Uno de los capítulos más raros de este raro libro es «La Roca argentina (12 Grandes Exitos)». Está estructurado como un cassette, un compilado de esos que son tan comunes en algunos grupos de amigos, y es un comentario continuo y no muy diáfano (no sé qué es el cuento) sobre música. Se menciona al Piano Bar de Charly García y una versión inédita de «Alzas y bajas» de Andrés Calamaro. En esa época, vale la pena decirlo, Fresán escribía el texto, algo extenso, que acompañó a Nadie sale vivo de aquí.
¡Ah! Cuando Alejo llega a Ezeiza en «Gente con walkman» lo está esperando su chofer, Cable Pelado, que en otros cuentos se revela como un feroz cultor de la picana. “Alejo sabe que al chofer Agustín Finnanzi los amigos le dicen Cable Pelado, porque antes de ser chofer Finnanzi era electricista o algo así”.
La lección más importante de Fresán para mí es ésta: es posible ubicarse en las antípodas de Borges y hacer excelente literatura. Borges es, en un punto, una imposición de recato. “No es bueno ser enfático”, etcétera. La lección del maestro. Y lo que Fresán hace es lo opuesto: su(s) libro(s) es(son) exuberante(s). Si en general queda mal ponerle más de un epígrafe a un libro ¡él le pone diez! Y ya que mencionamos a Borges: en uno de los cuentos un personaje (¿Fresán? Puede ser. No recuerdo) se tropieza con Borges y sigue de largo.
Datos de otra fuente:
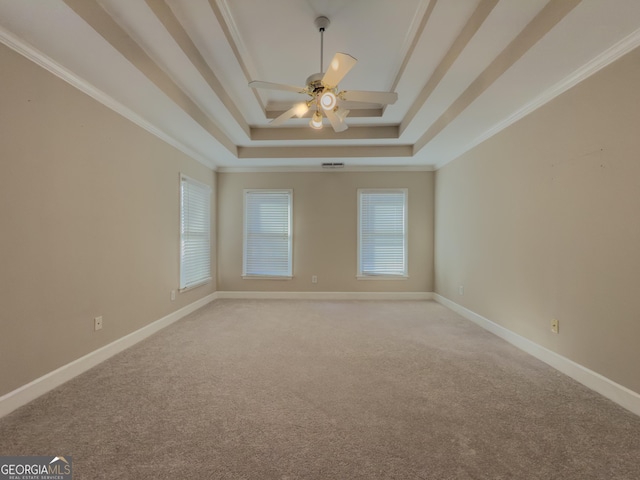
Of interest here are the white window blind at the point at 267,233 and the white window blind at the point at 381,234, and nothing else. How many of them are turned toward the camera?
2

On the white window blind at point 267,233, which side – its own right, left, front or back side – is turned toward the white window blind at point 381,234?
left

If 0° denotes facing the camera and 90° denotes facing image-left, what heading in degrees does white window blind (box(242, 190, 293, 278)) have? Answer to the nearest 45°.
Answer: approximately 0°

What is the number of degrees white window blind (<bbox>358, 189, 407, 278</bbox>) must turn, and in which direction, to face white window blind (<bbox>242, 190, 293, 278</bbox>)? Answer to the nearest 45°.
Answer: approximately 90° to its right
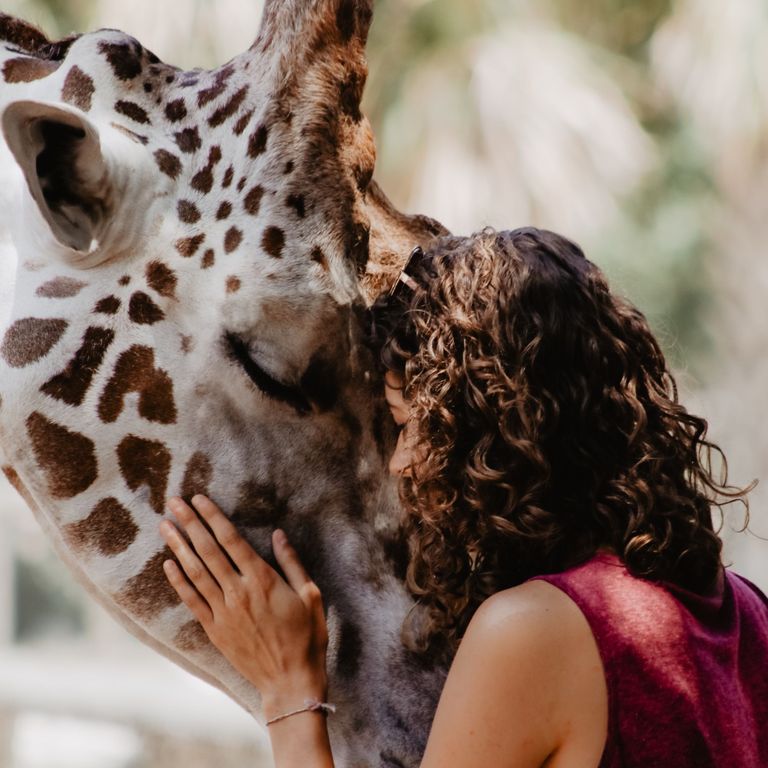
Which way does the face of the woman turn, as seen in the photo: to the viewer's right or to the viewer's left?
to the viewer's left

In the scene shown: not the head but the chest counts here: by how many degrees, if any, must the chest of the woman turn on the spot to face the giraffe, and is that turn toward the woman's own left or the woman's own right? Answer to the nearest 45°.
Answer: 0° — they already face it

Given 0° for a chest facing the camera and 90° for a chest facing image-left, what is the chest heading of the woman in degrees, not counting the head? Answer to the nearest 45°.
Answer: approximately 135°
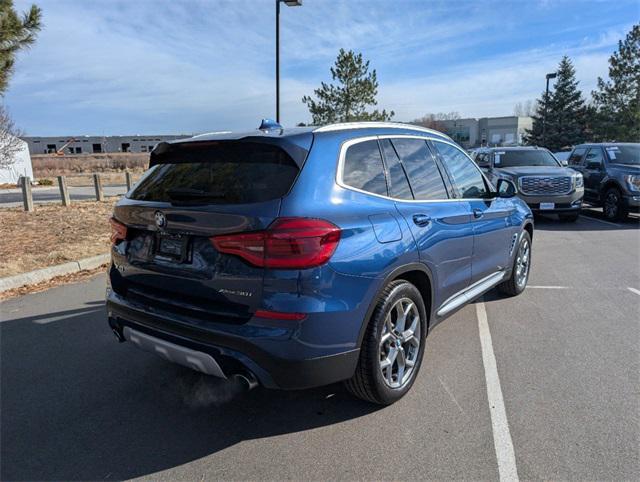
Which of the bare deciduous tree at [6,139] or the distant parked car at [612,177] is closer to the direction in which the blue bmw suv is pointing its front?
the distant parked car

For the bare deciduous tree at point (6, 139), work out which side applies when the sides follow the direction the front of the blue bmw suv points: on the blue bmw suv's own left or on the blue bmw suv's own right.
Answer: on the blue bmw suv's own left

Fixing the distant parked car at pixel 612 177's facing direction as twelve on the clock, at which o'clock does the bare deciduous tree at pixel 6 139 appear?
The bare deciduous tree is roughly at 4 o'clock from the distant parked car.

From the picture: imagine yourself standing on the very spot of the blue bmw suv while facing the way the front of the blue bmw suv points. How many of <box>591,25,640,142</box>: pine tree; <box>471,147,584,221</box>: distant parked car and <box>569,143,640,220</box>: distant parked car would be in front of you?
3

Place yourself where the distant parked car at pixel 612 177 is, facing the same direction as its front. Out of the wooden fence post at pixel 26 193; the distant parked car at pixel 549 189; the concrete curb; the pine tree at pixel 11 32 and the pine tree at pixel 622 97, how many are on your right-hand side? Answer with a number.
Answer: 4

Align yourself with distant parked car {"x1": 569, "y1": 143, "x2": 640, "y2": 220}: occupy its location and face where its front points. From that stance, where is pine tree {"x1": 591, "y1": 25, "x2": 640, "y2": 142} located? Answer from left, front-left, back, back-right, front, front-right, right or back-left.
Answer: back-left

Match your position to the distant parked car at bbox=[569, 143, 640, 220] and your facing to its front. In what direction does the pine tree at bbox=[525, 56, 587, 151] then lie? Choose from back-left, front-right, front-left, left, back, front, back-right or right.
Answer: back-left

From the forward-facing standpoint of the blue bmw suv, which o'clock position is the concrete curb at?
The concrete curb is roughly at 9 o'clock from the blue bmw suv.

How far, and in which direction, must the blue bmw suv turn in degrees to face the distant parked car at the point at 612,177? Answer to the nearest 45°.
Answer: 0° — it already faces it

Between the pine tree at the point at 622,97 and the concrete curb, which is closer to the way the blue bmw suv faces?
the pine tree

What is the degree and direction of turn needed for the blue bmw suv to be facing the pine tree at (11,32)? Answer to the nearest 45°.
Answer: approximately 90° to its left

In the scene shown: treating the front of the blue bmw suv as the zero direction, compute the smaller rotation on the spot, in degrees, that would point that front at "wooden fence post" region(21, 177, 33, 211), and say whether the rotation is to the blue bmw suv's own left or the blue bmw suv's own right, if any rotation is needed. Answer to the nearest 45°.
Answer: approximately 90° to the blue bmw suv's own left

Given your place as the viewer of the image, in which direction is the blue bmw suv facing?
facing away from the viewer and to the right of the viewer
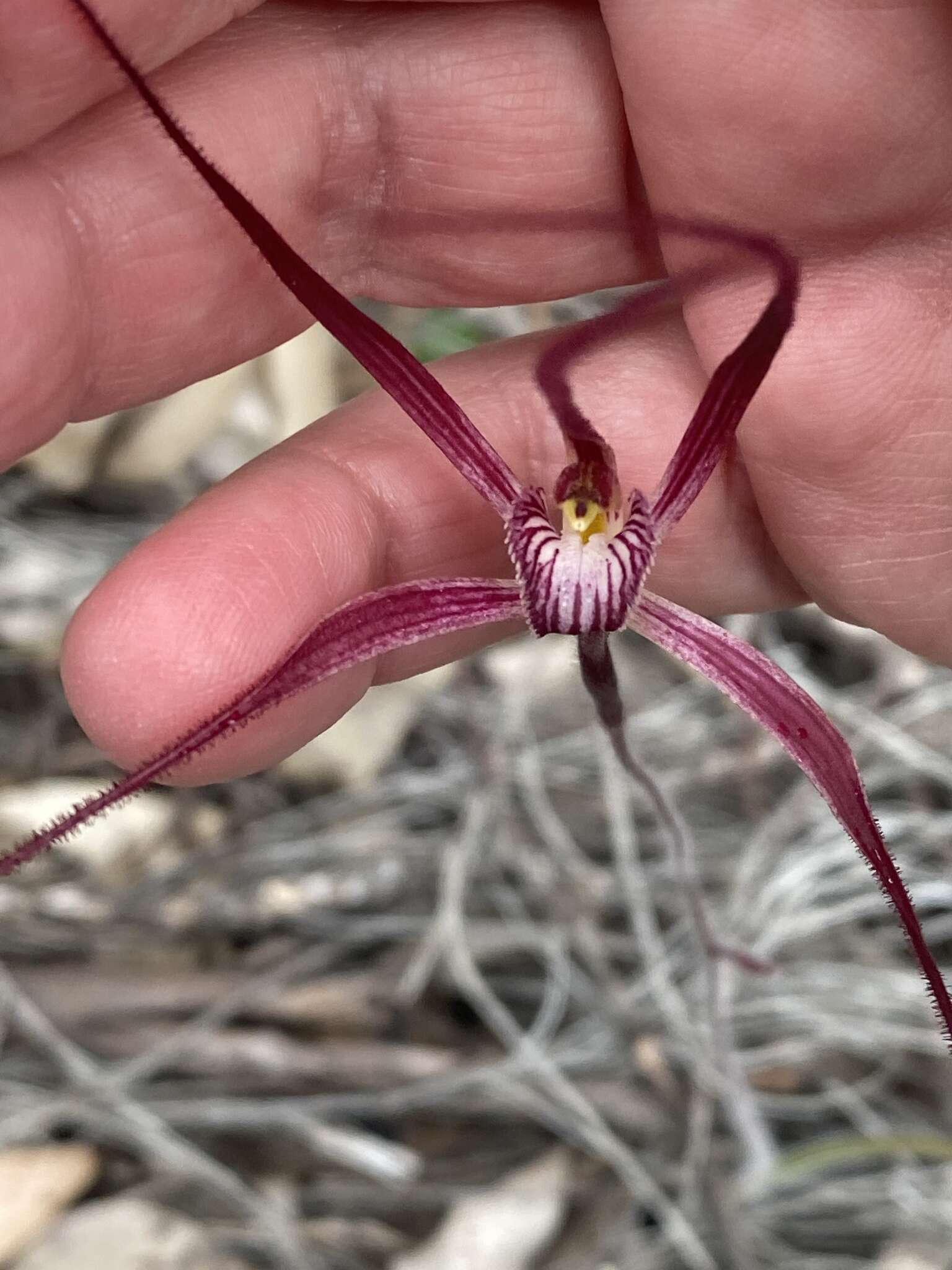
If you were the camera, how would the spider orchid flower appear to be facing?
facing the viewer
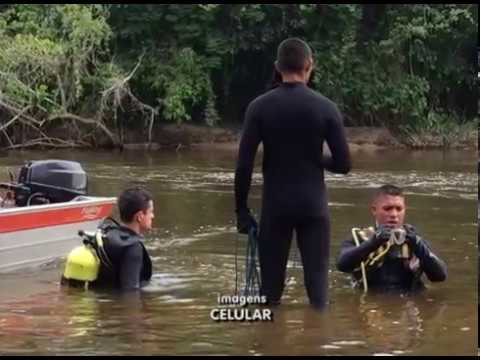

La otra lección invalorable es la que da el sistema de conexiones entre los cuentos. Esos guiños a veces mínimos y que permiten enhebrar todas las palabras del libro en un imaginario común dan la pauta de lo que es este país en su fase secreta y tenebrosa.
La definición de literatura que da el libro, a regañadientes, es: “un infinito de árboles sin nombre que ha esperado durante siglos la llegada de un hombre voluntarioso que los bautice y los haga reales para el resto de los hombres”.
Leí por ahí que Fresán encarna (e inventa, en Argentina) la figura del escritor pop. La idea es atendible, pero no lo es la acusación implícita de frivolidad que conlleva. La realidad postulada en el libro en cuestión no tiene nada de frívola, sino todo lo contrario. Algunos guiños, menores, sí son pop: en algunas solapas Fresán aparece con cara de tonto y una remera que dice “So many books... So little time!”. También están ahí los epígrafes de Dylan, Bowie y la omnipresente literatura norteamericana.
Historia argentina es para mí el único clásico de la literatura argentina de los ´90, y, como Pulp fiction, no necesitó del tiempo para hacerse clásico: lo fue desde el día siguiente a su publicación en la querible colección “Biblioteca del Sur”. Eran, al fin y al cabo, los días de la primavera: cualquier época (democrática) puede ser primaveral con un poco de olvido. ("Final pre-aireano", diría, con razón, Strafacce).